Existem, pequena flor! O altíssimo designou diversos seres angelicais para proteger e ensinar diversos povos, cada um deles têm seus símbolos e seu usuários de magia.

_Nossa que interessante! Seria possível usar esses outros símbolos?

_Sabia que irias me perguntar isso, provavelmente teu pai te contou sobre o feitiço de transporte que Merlin me deu. Sim, é possível. Uma maneira é usando pergaminhos com símbolos não fixados, descartáveis, essa foi a maneira usada por mim para transportar nosso grupo para Civits. Outra maneira seria aprender os símbolos de outros protetores.

_Isso é bom ou ruim?
_Venimë, o bom ou ruim está em nós mesmos. Eu posso usar magia para curar uma pessoa e também para machucar, nós decidimos o que fazer com o que nos é ensinado. Isso vale para qualquer coisa, não só para magia. Tu sabes usar um bastão de luta, não é?

_Sei sim, Öhanno!

_Tu podes usar ele para se defender de algum animal feroz, defender alguém de algum perigo e também pode usar apenas para ferir alguém, a decisão é tua.

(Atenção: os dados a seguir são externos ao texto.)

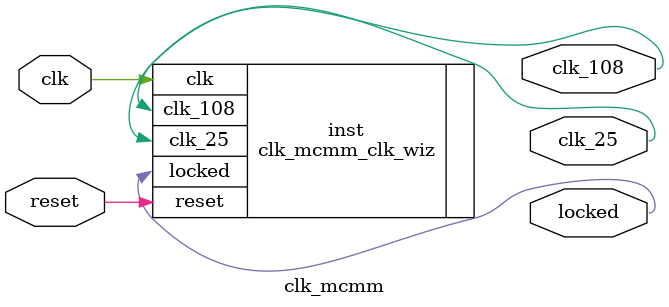
<source format=v>


`timescale 1ps/1ps

(* CORE_GENERATION_INFO = "clk_mcmm,clk_wiz_v6_0_15_0_0,{component_name=clk_mcmm,use_phase_alignment=true,use_min_o_jitter=false,use_max_i_jitter=false,use_dyn_phase_shift=false,use_inclk_switchover=false,use_dyn_reconfig=false,enable_axi=0,feedback_source=FDBK_AUTO,PRIMITIVE=MMCM,num_out_clk=2,clkin1_period=10.000,clkin2_period=10.000,use_power_down=false,use_reset=true,use_locked=true,use_inclk_stopped=false,feedback_type=SINGLE,CLOCK_MGR_TYPE=NA,manual_override=false}" *)

module clk_mcmm 
 (
  // Clock out ports
  output        clk_108,
  output        clk_25,
  // Status and control signals
  input         reset,
  output        locked,
 // Clock in ports
  input         clk
 );

  clk_mcmm_clk_wiz inst
  (
  // Clock out ports  
  .clk_108(clk_108),
  .clk_25(clk_25),
  // Status and control signals               
  .reset(reset), 
  .locked(locked),
 // Clock in ports
  .clk(clk)
  );

endmodule

</source>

A pequena elfa de cabelos e olhos castanhos ficou me fitando, parecia refletir sobre cada palavra que eu havia lhe dito, depois de alguns minutos ela sorriu e disse:

_Öhanno Lenwo! Obrigado pela aula de magia!

Ela me abraçou e beijou meu rosto, peguei-a no colo e disse:

_Agora vamos treinar Luta com bastões, sabia que seu pai nunca me venceu?

_Ah eu sei, ele sempre me diz isso!

Fomos para o quintal e brincamos até a hora do almoço.